Welcome back to Total Lunacy! A new weekly series where in celebration of Sailor Moon’s international revival, senior Moonologist Anne Mortensen-Agnew will tell you a thing or two about the franchise. Today we continue our in-depth look at the series’ themes, with a focus on the comics.
Aaaaand we’re back! Last time around (remember that?) I talked about Sailor Moon‘s first arc and its themes of destiny and history repeating itself. Arc two took a different approach, exploring family and power.
Chibiusa, Usagi and Mamoru’s daughter from the future, joins her parents in the past and brings the terrorist Black Moon clan chasing after her. Usagi is intensely jealous of the attention Chibiusa gets from Mamoru and her family–who were brainwashed into believing that Chibiusa, like Dawn Summers on Buffy, was there the whole time. She is envious and resentful, feelings that are only heightened when the Black Moon starts kidnapping members of the Sailor Team.
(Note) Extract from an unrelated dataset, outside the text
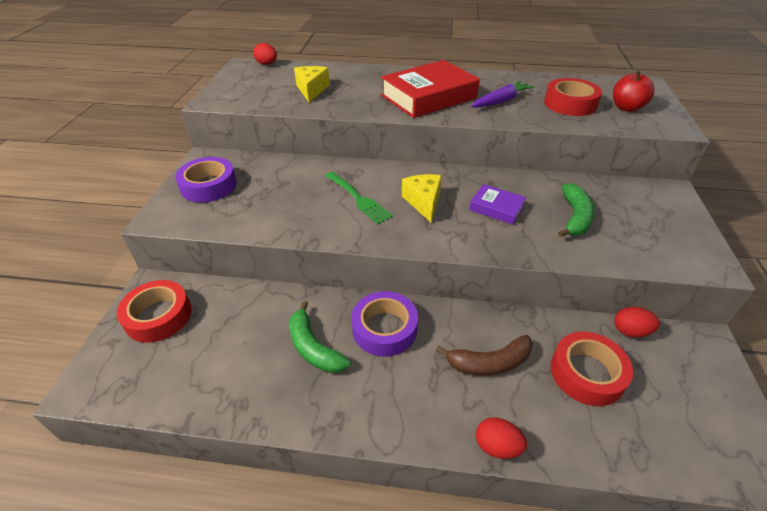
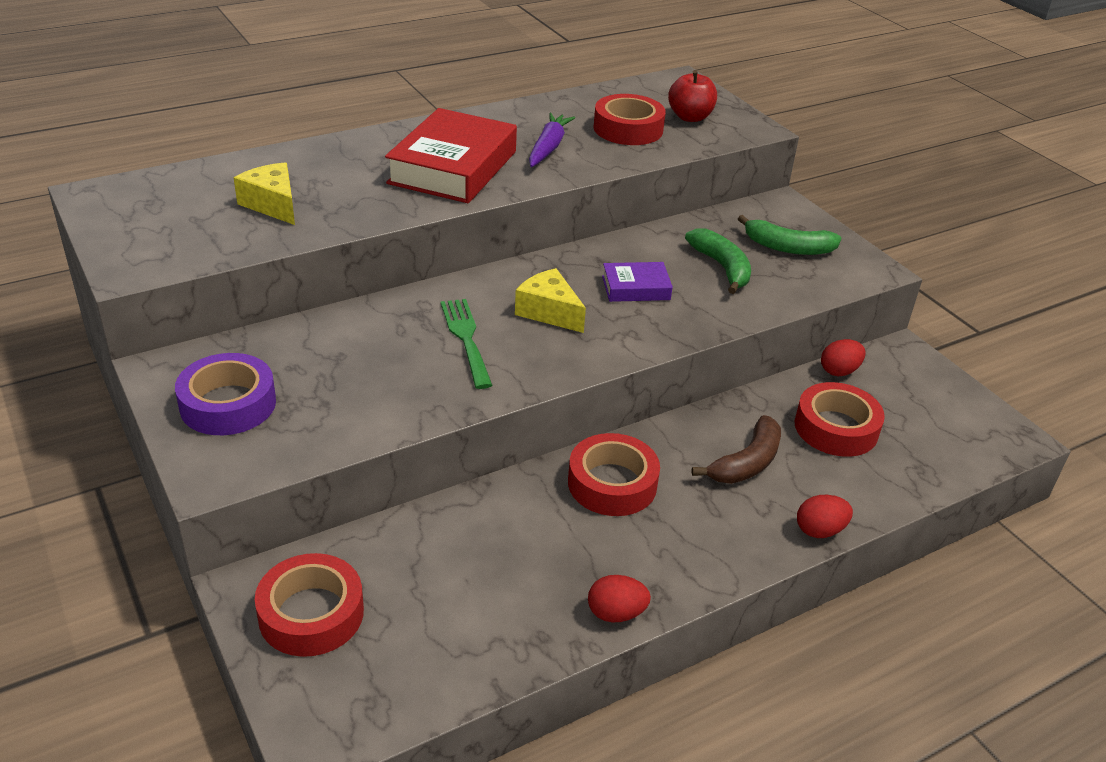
camera: 40 degrees left, 5 degrees down
(267, 64) = (135, 182): red egg -> red egg (616, 613)
(313, 347) = (556, 542): green banana -> green banana (788, 247)
(358, 199) = (466, 338): green fork -> green fork turned 120 degrees counterclockwise
(384, 329) = (612, 483): purple tape -> red tape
Chibiusa in turn desires to be like her mother, Neo Queen Serenity. Usagi’s future self is beloved, strong, and graceful, and by comparison Chibiusa is upset because she feels extremely inadequate. She’s 900 years old, looks like she’s five, and can’t even transform into a real Sailor Guardian! She forms a strong bond with Sailor Pluto, the guardian of time, who is just as lonely as Chibiusa feels. The two become each others’ family and only friend, and their love for each other is the only thing able to later save Chibiusa from the Black Moon’s brainwashing.
The Black Moon are a family of terrible people headed by Prince Dimande but actually lead by Wiseman, the Death Phantom, into decimating the future in order to rule it. They want to take the world for themselves and only themselves, even if they have to destroy everything to achieve that goal.
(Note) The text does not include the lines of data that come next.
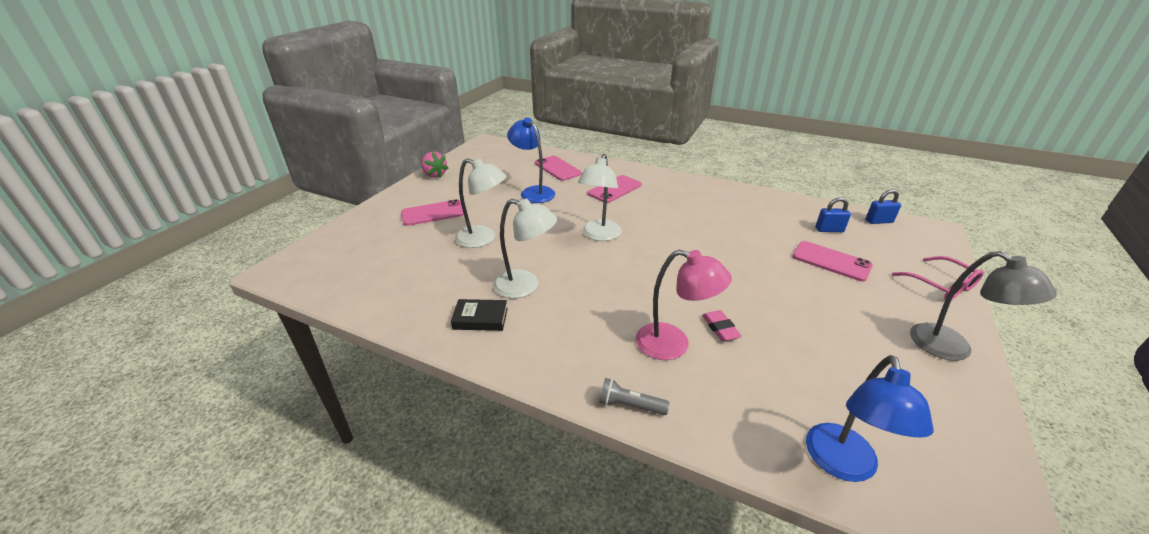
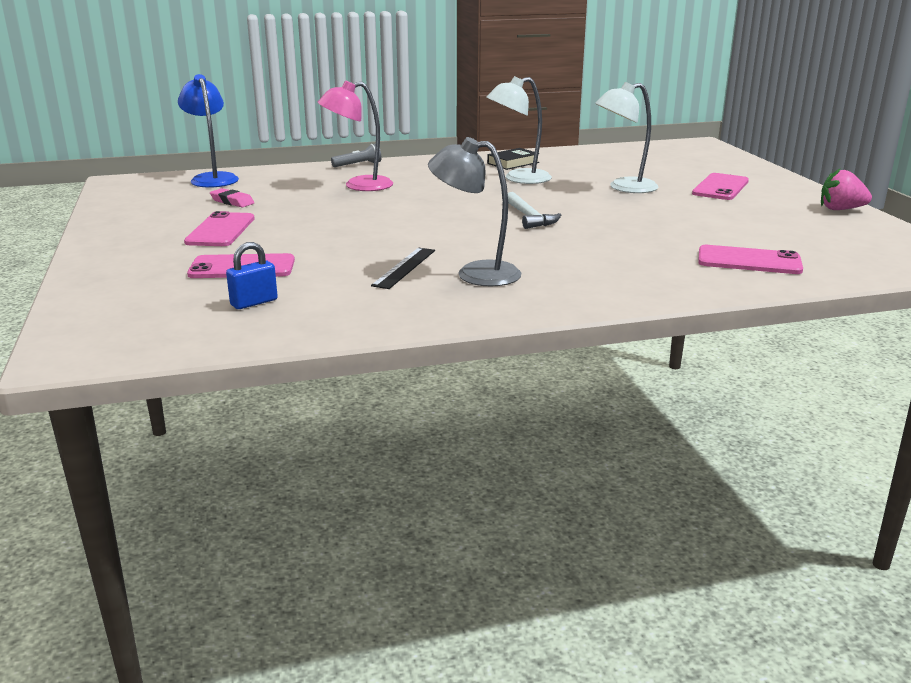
camera: 140 degrees right, 10 degrees down
(533, 192) = (692, 228): blue lamp -> none
(599, 235) = (529, 217): white lamp -> white hammer
(614, 189) = (613, 261): pink phone -> pink phone (221, 230)
(720, 328) = (330, 199): pink eraser -> pink eraser (232, 202)
(727, 224) = (404, 267): none -> black ruler
(879, 221) = (169, 341): blue padlock -> none
(941, 285) = (96, 282): pink glasses -> none
(952, 349) = (111, 237): grey lamp -> grey lamp (475, 273)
Sailor Moon has a fascinating relationship with power and it is a consistent theme of the series. Power is held by nearly every important character; however, the type of power held is different depending on the agent of that power. There are essentially two types of power: power-over and power-to.
To quote the Stanford Encyclopedia of Philosophy (Spring 2011 Edition), Sailor Moon pitted “those who define power as getting someone else to do what you want them to do, that is, as an exercise of power-over, against those who define it as an ability or a capacity to act, that is, as a power-to do something.” Each of the villains wielded power-over in different ways – Queen Beryl often employed mind control, for example – but this arc was the first time a difference between power-over and power-to was really touched on in depth.
Power-over is Wiseman’s entire schtick. He tries to overthrow and conquer Earth twice, and when it does not work he manipulates others to do his bidding. He uses his crystal to control the Black Moon clan, and when Saphir and Prince Dimande do begin to question him he just brain-zaps them into doing his bidding again.
His most vile act was his manipulation of Chibiusa. Chibiusa desires to be like her mother, but because she is young and doesn’t really understand what makes her mother powerful, he twists her desire and turns her into Black Lady; a parody of what a little girl thinks it’s like being an adult woman.
Chibiusa desires to have power like her mother, but because she doesn’t understand it, she is manipulated into Wiseman’s path of power over. As Black Lady she battles her friends and brainwashes Mamoru into loving her, a perversion of the paternal love he had shown her before. When she breaks free she transforms into a Sailor Soldier, finally gaining her mother and comrades’ power-to.
Prince Dimande, while ultimately a pawn for Wiseman, is one of the most famous examples of power-over in the series. He is obsessed with Sailor Moon because of her future self, Neo Queen Serenity. When the Black Moon clan invaded Earth, Serenity and Dimande saw each other, and he was struck because she looked at him in defiance. His obsessive “love” stems from a need to bend this woman to his will and turn that defiance into devotion for him. Dimande’s obsession with power takes him to extremes: his gift from Wiseman is a mind-controlling third eye and, as the leader of his clan, he sets his sights on destroying the utopic future Earth and eventually spacetime itself. But Dimande, for all his need for power, is easily manipulated by Wiseman into being a pawn for the latter’s own revenge.
The Black Moon arc put family and power over/to into the limelight in Sailor Moon. But the next arc, Infinity, would meld these two together, while also bringing to the forefront themes that had underlined the series from the start: death, rebirth, and sacrifice.